◆ **REQUIRED ACTIONS**
A. From the quiz passage below, extract the text between "Questions cover rather" and "high school diplomas.", inclusive.
B. Answer these questions using the quiz passage below:
(i) How many students this semester said the test was easy?
(ii) What was the average score on the test this time?
(iii) What share of the students admitted to the college do not pass the placement test?

BEGIN EXTRACT

Before taking this quiz, the majority are blissfully unaware that they know very little.  Before the scored tests are returned, students are asked to say whether the test was easy or hard.  About two-thirds (this semester the exact number was 15 out of 24) say it was easy.  However, the average score on the test is below 50% (this time it was 45%), and very few score 70% or higher (this semester only one did, with a score of 72.5%).  Only four scored above 60%; sixteen scored below 50%.

Questions cover rather elementary (sometimes very elementary) matters of grammar, usage, and mechanics.  More than half pertain to knowledge that one would expect students to have acquired by the eighth grade.  Yet the class I teach is not a "remedial" course.  Enrolled students have "qualified" either by passing a placement test in English or by having taken and passed a remedial class.  It is worth noting that more than a third of the students admitted to this college do not pass the placement test and are required to take remedial English courses.  (The educationists call them "foundations" courses because, I presume, having to take a "remedial" course is a blow to students' egos.)  One wonders what the average score on this basic test would be in those classes – 10%? 20%? – although all these students have high school diplomas.

END EXTRACT
BEGIN RECORDS

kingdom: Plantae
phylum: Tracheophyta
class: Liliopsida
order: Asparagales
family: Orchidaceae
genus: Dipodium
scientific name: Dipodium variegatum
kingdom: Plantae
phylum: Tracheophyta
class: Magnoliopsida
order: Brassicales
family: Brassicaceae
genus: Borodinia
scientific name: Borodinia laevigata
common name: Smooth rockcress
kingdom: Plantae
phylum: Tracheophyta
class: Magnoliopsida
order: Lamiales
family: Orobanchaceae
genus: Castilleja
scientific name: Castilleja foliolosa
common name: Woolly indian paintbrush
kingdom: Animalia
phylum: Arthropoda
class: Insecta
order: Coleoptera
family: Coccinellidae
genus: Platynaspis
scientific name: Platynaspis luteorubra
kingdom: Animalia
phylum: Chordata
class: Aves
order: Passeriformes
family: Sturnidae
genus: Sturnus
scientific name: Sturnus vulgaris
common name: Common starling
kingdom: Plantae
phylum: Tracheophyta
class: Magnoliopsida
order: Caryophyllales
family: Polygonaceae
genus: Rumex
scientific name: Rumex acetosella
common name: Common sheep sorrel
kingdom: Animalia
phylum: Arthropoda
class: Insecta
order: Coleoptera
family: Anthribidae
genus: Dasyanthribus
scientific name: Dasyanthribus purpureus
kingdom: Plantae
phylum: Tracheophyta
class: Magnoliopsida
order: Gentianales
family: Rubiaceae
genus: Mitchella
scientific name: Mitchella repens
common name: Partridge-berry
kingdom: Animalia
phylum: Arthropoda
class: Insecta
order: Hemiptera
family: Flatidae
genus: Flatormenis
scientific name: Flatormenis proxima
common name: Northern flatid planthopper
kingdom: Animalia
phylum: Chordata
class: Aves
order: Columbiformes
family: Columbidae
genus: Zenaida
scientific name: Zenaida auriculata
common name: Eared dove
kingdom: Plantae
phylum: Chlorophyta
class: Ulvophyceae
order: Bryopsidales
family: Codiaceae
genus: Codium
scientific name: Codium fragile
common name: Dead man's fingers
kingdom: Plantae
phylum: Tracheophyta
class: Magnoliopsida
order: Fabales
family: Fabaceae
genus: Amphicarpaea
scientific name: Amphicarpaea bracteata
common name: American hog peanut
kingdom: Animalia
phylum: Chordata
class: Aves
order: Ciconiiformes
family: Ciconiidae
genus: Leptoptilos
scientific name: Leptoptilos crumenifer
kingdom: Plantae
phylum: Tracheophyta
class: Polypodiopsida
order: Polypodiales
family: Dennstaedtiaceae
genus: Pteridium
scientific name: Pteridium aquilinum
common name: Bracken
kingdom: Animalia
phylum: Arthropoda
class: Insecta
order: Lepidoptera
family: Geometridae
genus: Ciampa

END RECORDS

◆ **FULL SOLUTIONS**
A.
Questions cover rather elementary (sometimes very elementary) matters of grammar, usage, and mechanics.  More than half pertain to knowledge that one would expect students to have acquired by the eighth grade.  Yet the class I teach is not a "remedial" course.  Enrolled students have "qualified" either by passing a placement test in English or by having taken and passed a remedial class.  It is worth noting that more than a third of the students admitted to this college do not pass the placement test and are required to take remedial English courses.  (The educationists call them "foundations" courses because, I presume, having to take a "remedial" course is a blow to students' egos.)  One wonders what the average score on this basic test would be in those classes – 10%? 20%? – although all these students have high school diplomas.

B.
(i) 15 out of 24.
(ii) 45%.
(iii) More than a third.